» What you should do
Each record that follows should be duplicated exactly, except for its pictures.

» Record excerpts
━━━
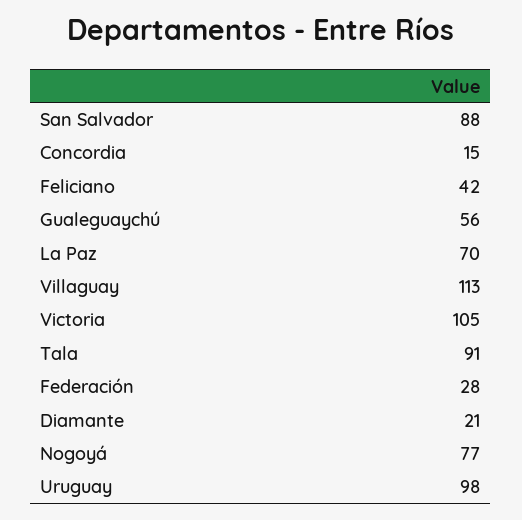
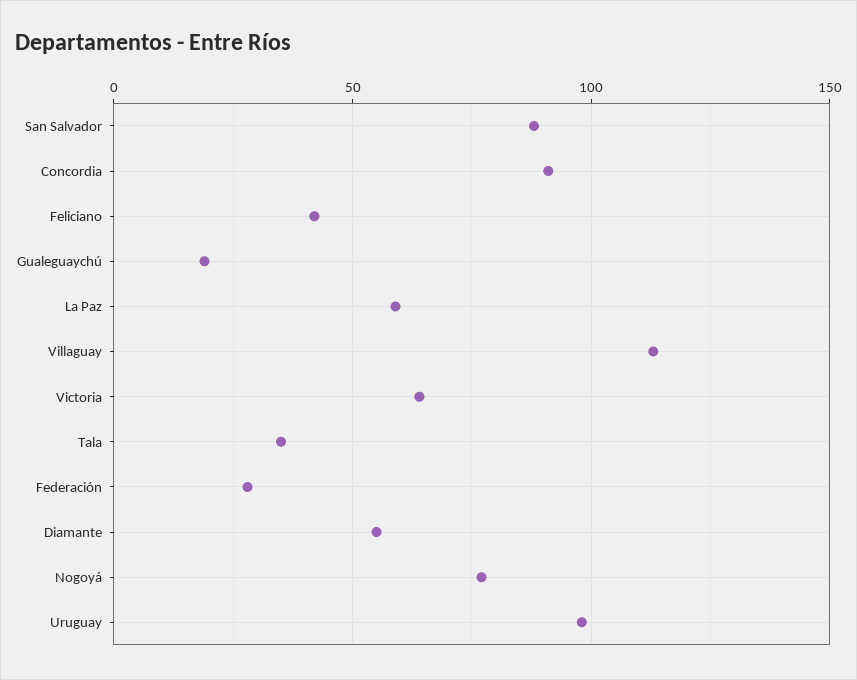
Concordia: 15 -> 90
Gualeguaychú: 56 -> 20
La Paz: 70 -> 60
Victoria: 105 -> 65
Tala: 91 -> 35
Diamante: 21 -> 55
━━━
» Exercise result
Concordia: 15 -> 90
Gualeguaychú: 56 -> 20
La Paz: 70 -> 60
Victoria: 105 -> 65
Tala: 91 -> 35
Diamante: 21 -> 55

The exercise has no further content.